Volgens artikel 1, lid 3, van Verordening (EG) nr. 549/2004, gewijzigd bij Verordening (EG) nr. 1070/2009, laat de toepassing van de verordening en van de in artikel 3 bedoelde maatregelen, de rechten en plichten van de lidstaten voortvloeiend uit het Verdrag van Chicago inzake de internationale burgerluchtvaart van 1944 (het "Verdrag van Chicago"), onverlet.
Overeenkomstig artikel 12 van het Verdrag van Chicago verbinden de lidstaten zich ertoe hun eigen voorschriften op dit gebied zoveel mogelijk in overeenstemming te brengen met die welke uit hoofde van het Verdrag van Chicago zijn vastgesteld. Een gedeelte van het onder de verantwoordelijkheid van Noorwegen en IJsland vallende luchtruim is luchtruim boven de volle zee in de ICAO-NAT-regio. Bijgevolg hebben Noorwegen en IJsland, als verdragstaten bij het Verdrag van Chicago, overeenkomstig de vastgelegde procedures, rechten, plichten en verantwoordelijkheden om luchtverkeerdiensten te verlenen, waarvoor overeenkomstig bijlagen 2 en 11 van het Verdrag van Chicago, eenvormige regels gelden. Bovendien kan IJsland op grond van een reeds bestaande overeenkomst inzake het door IJsland bediende luchtruim vergelijkbare diensten verlenen, hetgeen de doelstellingen van een functioneel luchtruimblok in de zin van de wetgeving betreffende het gemeenschappelijk Europees luchtruim ten goede komt.

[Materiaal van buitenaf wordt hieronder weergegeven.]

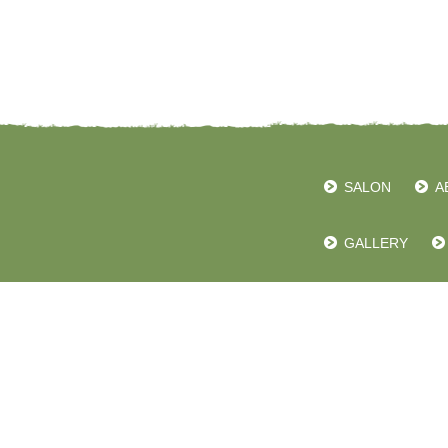
SALON
A
GALLERY
管理者用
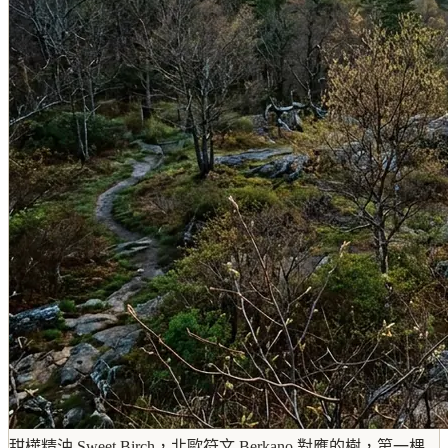
甜樺精油 Sweet Birch，北歐符文 Berkano 對應的樹，第一棵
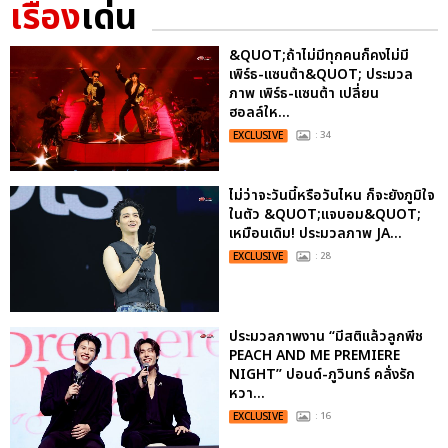
เรื่อง
เด่น
&QUOT;ถ้าไม่มีทุกคนก็คงไม่มี
เพิร์ธ-แซนต้า&QUOT; ประมวล
ภาพ เพิร์ธ-แซนต้า เปลี่ยน
ฮอลล์ให...
EXCLUSIVE
: 34
ไม่ว่าจะวันนี้หรือวันไหน ก็จะยังภูมิใจ
ในตัว &QUOT;แจบอม&QUOT;
เหมือนเดิม! ประมวลภาพ JA...
EXCLUSIVE
: 28
ประมวลภาพงาน “มีสติแล้วลูกพีช
PEACH AND ME PREMIERE
NIGHT” ปอนด์-ภูวินทร์ คลั่งรัก
หวา...
EXCLUSIVE
: 16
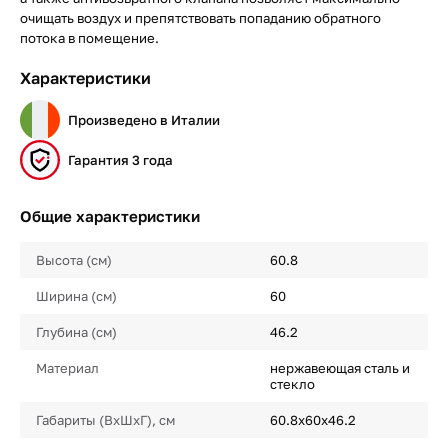
очищать воздух и препятствовать попаданию обратного
потока в помещение.
Характеристики
Произведено в Италии
Гарантия 3 года
Общие характеристики
Высота (см)
60.8
Ширина (см)
60
Глубина (см)
46.2
Материал
нержавеющая сталь и
стекло
Габариты (ВхШхГ), см
60.8х60х46.2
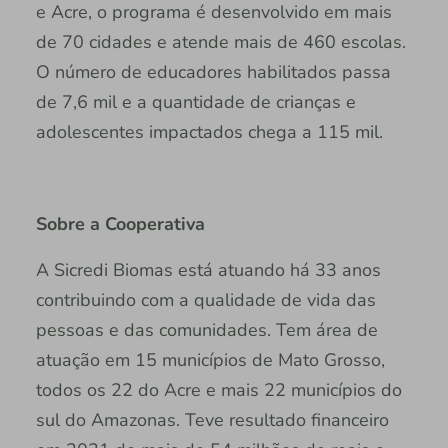
e Acre, o programa é desenvolvido em mais
de 70 cidades e atende mais de 460 escolas.
O número de educadores habilitados passa
de 7,6 mil e a quantidade de crianças e
adolescentes impactados chega a 115 mil.
Sobre a Cooperativa
A Sicredi Biomas está atuando há 33 anos
contribuindo com a qualidade de vida das
pessoas e das comunidades. Tem área de
atuação em 15 municípios de Mato Grosso,
todos os 22 do Acre e mais 22 municípios do
sul do Amazonas. Teve resultado financeiro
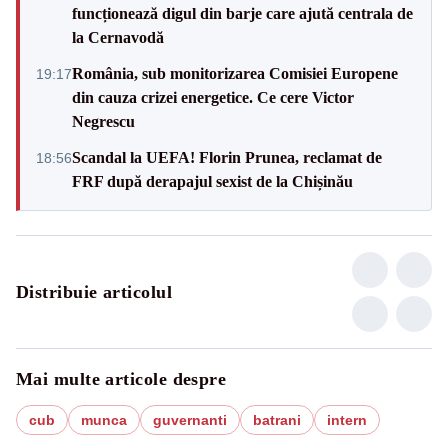
funcționează digul din barje care ajută centrala de
la Cernavodă
România, sub monitorizarea Comisiei Europene
19:17
din cauza crizei energetice. Ce cere Victor
Negrescu
Scandal la UEFA! Florin Prunea, reclamat de
18:56
FRF după derapajul sexist de la Chișinău
Distribuie articolul
Mai multe articole despre
cub
munca
guvernanti
batrani
intern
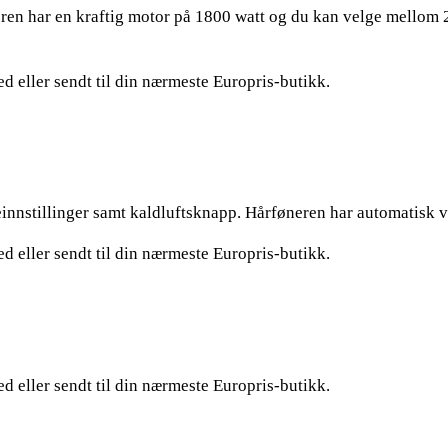
ren har en kraftig motor på 1800 watt og du kan velge mellom 2
ed eller sendt til din nærmeste Europris-butikk.
rmeinnstillinger samt kaldluftsknapp. Hårføneren har automatis
ed eller sendt til din nærmeste Europris-butikk.
ed eller sendt til din nærmeste Europris-butikk.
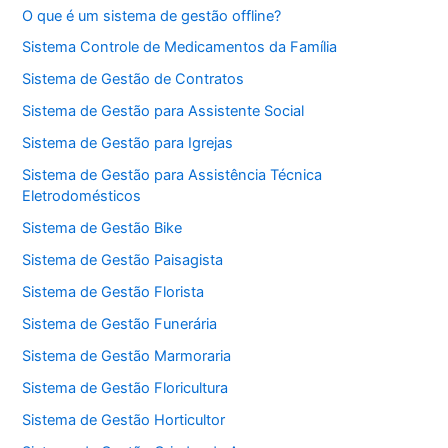
O que é um sistema de gestão offline?
Sistema Controle de Medicamentos da Família
Sistema de Gestão de Contratos
Sistema de Gestão para Assistente Social
Sistema de Gestão para Igrejas
Sistema de Gestão para Assistência Técnica
Eletrodomésticos
Sistema de Gestão Bike
Sistema de Gestão Paisagista
Sistema de Gestão Florista
Sistema de Gestão Funerária
Sistema de Gestão Marmoraria
Sistema de Gestão Floricultura
Sistema de Gestão Horticultor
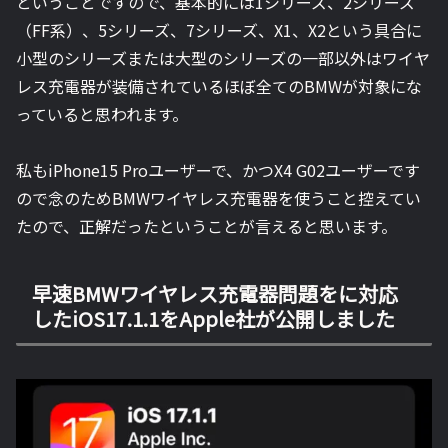
ということですので、基本的には1シリーズ、2シリーズ
（FF系）、5シリーズ、7シリーズ、X1、X2という具合に
小型のシリーズまたは大型のシリーズの一部以外はワイヤ
レス充電器が装備されているほぼ全てのBMWが対象にな
っていると思われます。
私もiPhone15 Proユーザーで、かつX4 G02ユーザーです
ので念のためBMWワイヤレス充電器を使うこと控えてい
たので、正解だったということが言えると思います。
早速BMWワイヤレス充電器問題をに対応
したiOS17.1.1をApple社が公開しました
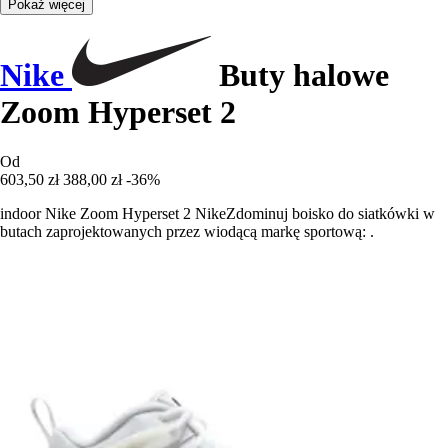
Pokaż więcej
Nike
Buty halowe
Zoom Hyperset 2
Od
603,50 zł
388,00 zł
-36%
indoor Nike Zoom Hyperset 2 NikeZdominuj boisko do siatkówki w
butach zaprojektowanych przez wiodącą markę sportową: .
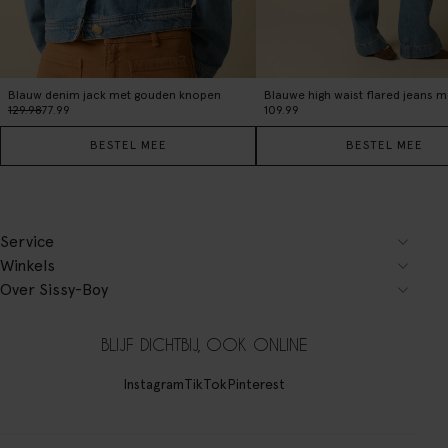
Blauw denim jack met gouden knopen
129.98
77.99
109.99
BESTEL MEE
BESTEL MEE
Service
Winkels
Over Sissy-Boy
BLIJF DICHTBIJ, OOK ONLINE
Instagram
TikTok
Pinterest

In de NAT-regio zijn de luchtvaartdiensten gebaseerd op de voorschriften, het mondiale luchtvaartplan (Global Air Navigation Plan) en de verklaring (vision statement) over de toekomst van de mondiale luchtverkeersbeveiliging (Air Traffic Management) van de ICAO. De doelstellingen van het ICAO-luchtvaartplan en de regionale voorschriften van de NAT-regio enerzijds, en de doelstellingen van het gemeenschappelijk Europees luchtruim (pakketten SES I en SES II) anderzijds, stemmen in grote mate overeen. Een aantal doelstellingen van het SES II-pakket, bijvoorbeeld het oplossen van congestieproblemen in de EUR-regio, kunnen evenwel irrelevant of onnodig belastend zijn voor de NAT-regio. In die optiek is het passender voor de door IJsland binnen de NAT-regio te verlenen diensten regionale of nationale prestatiedoelen vast te stellen.
Verordening (EG) nr. 549/2004
Deelname aan het Single Sky-comité (artikel 5), aanpassing a):
Deze aanpassing voorziet, onder voorbehoud van artikel 100 van de EER-overeenkomst, in het recht van de EVA-Staten op onbeperkte deelname aan het comité. Deze aanpassing wordt behouden. Aangezien de Toezichthoudende Autoriteit van de EVA sinds de opname van Verordening (EG) nr. 1070/2009 in de EER-overeenkomst, een sterkere rol speelt, stelt deze aanpassing de Toezichthoudende Autoriteit van de EVA ook in staat als waarnemer deel te nemen aan de bijeenkomsten van het comité.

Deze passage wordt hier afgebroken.